Friday, May 31, 2013, posted by Q6 at 9:10 PM
Before I begin, let me preface with this:  I'm fine.  A good deal of my life is in great shape.  My wife is awesome.  My kids are fantastic.  My health is good (despite the fact I'm almost three months overdue for blood work to prove I can, in fact, control my cholesterol levels without the ingestion of synthetic medications or by reducing my diet to nothing but raw lettuce and shredded tree bark).  Mentally, though, I have my moments.

I have quite a few "big" things going on in my life right now:  my daughter attends a university which requires healthy tuition payments; my wife deals with some medical issues which, though by no means terminal, are certainly taking their toll on her; my son's career continues to move in a positive direction -- at a rate that exceeds my expectations -- but is still struggling to deal with financial things like taxes and car repair (and helping him with these is probably, in long run, cheaper than having him move back in).  All of these weigh on me from time to time.

And yet, lately, it seems to be the little things that weigh on me the most.  The other day I took a day off from work (which doesn't happen often, as I do not have one of those jobs where someone fills in, so taking a day off merely means that instead of five days to complete five days worth of work, I have four days to complete five days worth of work; it's like taking time off in dog years, or something) so that I could drive my daughter to the airport -- not the local one, but the one almost an hour away -- for a flight around noon.  It meant she and I could stop for a leisurely breakfast at a little place I know, and then afterward I would have a leisurely afternoon.

I was looking forward to the leisure of my afternoon.  I don't get the chance to do that nearly often enough.  Now I know why.

My brain doesn't do "neutral" well at all.

Upon returning from the airport I found I had something like four hours to myself (I had two early evening events for work).  I could have read.  I could have written.  I could have watched TV.  I could have napped.  So what did I do?

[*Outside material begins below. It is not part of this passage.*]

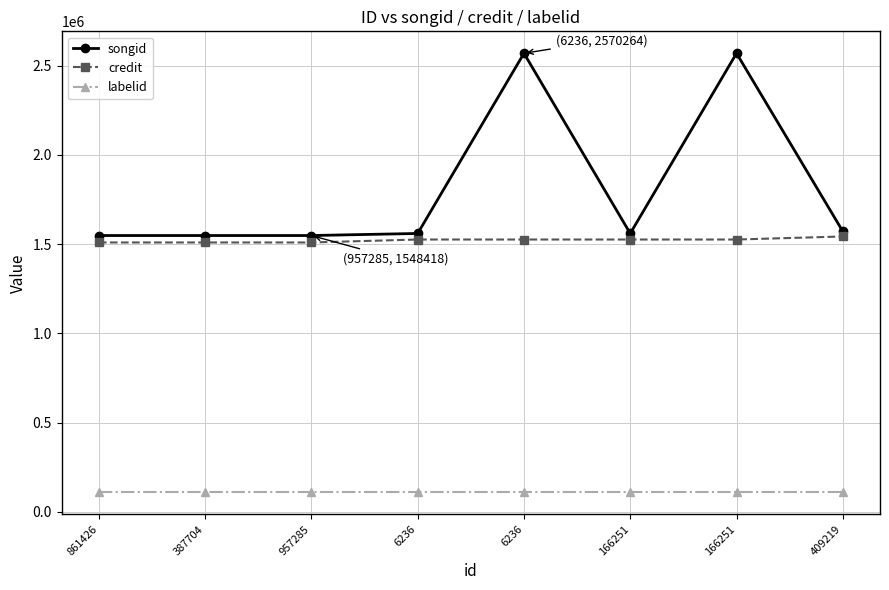

What are all the series names shown in the legend?

songid, credit, labelid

I cleaned up a pile of my stuff on the dining room table.  And in doing so, I discovered another small pile of my junk, so I took care of it, too.  Then I saw something that needed to go to the garage, which reminded me of two other things I had upstairs that needed to go as well, so I took care of that.  Each small project led to another small, meaningless project.  (Before you decide to jump ahead of me, let me make this clear:  this story does NOT end with my house being immaculate and organized in a two hour span of time.  I did a few things I wouldn't ordinarily have time for.  Thank God I stopped myself just as I noticed what a mess my home office desk is.)

The problem was this:  these tasks required almost zero brain activity.  I was doing work that chimpanzees might react to with, "Seriously, they're feeding us just for doing this simple stuff?"  And by doing tasks that required little to no thought, what did my brain default to?

"Why are you doing a job you don't enjoy?  How come there isn't a way to do what makes you happy AND still pay all the bills?  Why do you let your job get you so down?  How come other people don't seem to worry about work as much as you do?  What are you doing with your life, man?"  And so on.  

At the end of it, after all the little tasks were done and several -- but not all (God forbid I actually finish a project I start) -- piles of stuff were either dispensed with or moved to more storage-y locations, my brain had taken me to a place of... of resignation.  (I'm not suicidal, I don't plan on being suicidal, and I'm not really within ten city blocks of thinking such things.  Chill.)  There's a feeling of defeat that comes over me every now and again -- usually in conjunction with thoughts about my career -- that I just can't seem to shake.  And when my brain has nothing to do, for some reason, that's where it goes.

So not only do I find it difficult to quiet my brain down after a long day/week at work, I think I'm afraid to quiet it down... because I know exactly where it's going to go, and it ain't always pretty in there.

I'm looking for diversions.  Reading.  Trying (and usually failing) to find more time to write.  I thought about therapy, but then considered how less expensive alcoholism could be; only to have two bottles of cherry cider (I'm not lying:  it's called "Cherry Bomb") explode in my kitchen, sending sticky alcohol and tiny shards of glass throughout the kitchen.  Message received, Universe.

And, might I add, well played.


 
1 Comments:


At 2:21 AM, Blogger Mark Wilk Moloney

Well, you could take the best part of alcoholism, without taking the whole addiction part, the three-liner:

"Grant me the serenity to accept the things I cannot change,

The courage to change the things I can,

And wisdom to know the difference."


As long as bills must be paid, and we have to pitch in, we're somewhat enslaved by our jobs.

You can understand why, in all of those heist movies, the villains always need to do "one last job" - because they can't pay their bills, if they retire too early.

So, in other words, not even resorting to a life of crime can help us now.